Oh well. They don't get much love anyway. The play on the court will tell the story. I think Minnesota is still a year out from the playoffs. The West is too stacked. Minnesota really doesn't have a quality player at every position, unlike every other playoff team in the West.


----------



## Avalanche (Nov 17, 2005)

utah doesnt have a genuine number one option to rely on game in game out...
they are solid, but thats how memphis' team was built and teams without strong star (s) leading the way will always be decent, but never quite push over the top.. where as with KG, the wolves always have a shot at the playoffs, its a matter of his supporting cast stepping up.


----------



## JuX (Oct 11, 2005)

Like Portland, Utah's got a lot of young players. It'll take them a while to adjust to the newer level as a team. Like Avalanche said, Boozer isn't exactly the leader so it might be a little bit harder on the team. 

Again, they got another reason to prove first as why they should nab the division.


----------



## unluckyseventeen (Feb 5, 2006)

They're not THAT young. Fisher is 32, Harpring is 30. Most of the guys on the team are in their mid-20's and have a few years under their belt.

Though, it could be said in the same light for any other team other than Denver... why do they deserve to win the division? At this point I would say because Utah has more depth and overall talent spreaded over every position, as well as a great coach.

I really can't see Minnesota taking off that quickly. They have talent that complements one another well, but I still would like to see their team defense (always takes players a while to get used to new rotations or schemes), new wrinkles of offense, as well as just learning how to play with one another.

These days in the West you have to practically build momentum to get into the playoffs. The Jazz have had a solid core for 2-3 years now, so I would expect them to play more like a team than just a group of talent this year.


----------



## abwowang (Mar 7, 2006)

talent wise i like denver.. 

camby, kmart, miller, boykins, jr smith, melo, najera... thats a good lineup... they still have nene right?


----------



## JuX (Oct 11, 2005)

abwowang said:


> talent wise i like denver..
> 
> camby, kmart, miller, boykins, jr smith, melo, najera... thats a good lineup... they still have nene right?
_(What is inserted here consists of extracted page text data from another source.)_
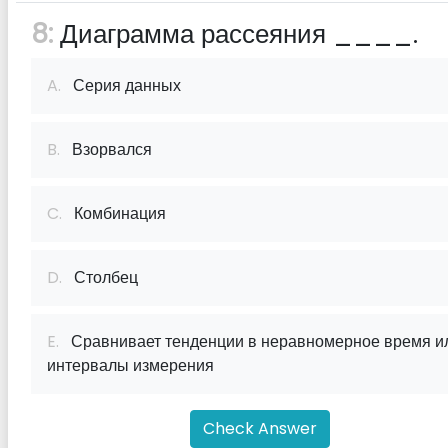
8:
Диаграмма рассеяния ____.
A.
Серия данных
B.
Взорвался
C.
Комбинация
D.
Столбец
E.
Сравнивает тенденции в неравномерное время и
интервалы измерения
Check Answer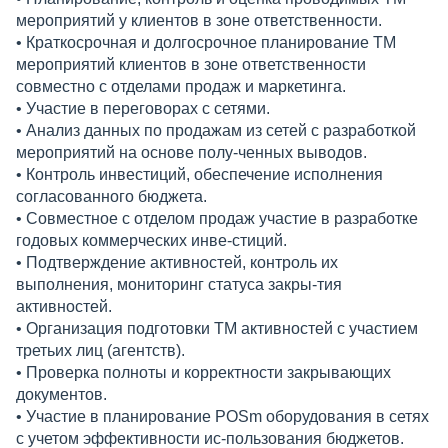
мероприятий у клиентов в зоне ответственности.
• Краткосрочная и долгосрочное планирование ТМ
мероприятий клиентов в зоне ответственности
совместно с отделами продаж и маркетинга.
• Участие в переговорах с сетями.
• Анализ данных по продажам из сетей с разработкой
мероприятий на основе полу-ченных выводов.
• Контроль инвестиций, обеспечение исполнения
согласованного бюджета.
• Совместное с отделом продаж участие в разработке
годовых коммерческих инве-стиций.
• Подтверждение активностей, контроль их
выполнения, мониторинг статуса закры-тия
активностей.
• Организация подготовки ТМ активностей с участием
третьих лиц (агентств).
• Проверка полноты и корректности закрывающих
документов.
• Участие в планирование POSm оборудования в сетях
с учетом эффективности ис-пользования бюджетов.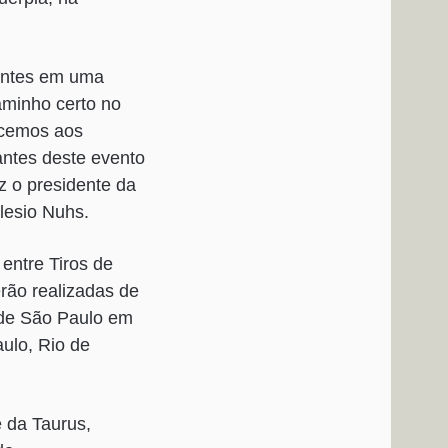
cantes em uma
caminho certo no
ecemos aos
antes deste evento
z o presidente da
lesio Nuhs.
entre Tiros de
rão realizadas de
o de São Paulo em
ulo, Rio de
 da Taurus,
They had Nene signed to another many years, and he's injury-free now. Nuggets looked real good last night against the Lakers. Maybe is it because the Lakers were without Kobe? Ah, it didn't matter anyway.


----------



## croco (Feb 14, 2005)

Well, I wouldn't be shocked if the Wolves win the division and get that fourth seed. But I wouldn't be shocked if you didn't make the playoffs either, it depends on James and Foye, I guess and maybe even Eddie Griffin can contribute.


----------



## Avalanche (Nov 17, 2005)

if eddie griffin plays consistantly its gonna be huge for us this season.
depth up front is going to hurt us but if eddie can put in 20-25 minutes or so a night of solid rebounding and blocks he'll help out a lot.
james needs to play well, foye needs to play well enough to crack the starting line up and we'll be in the hunt for the division crown


----------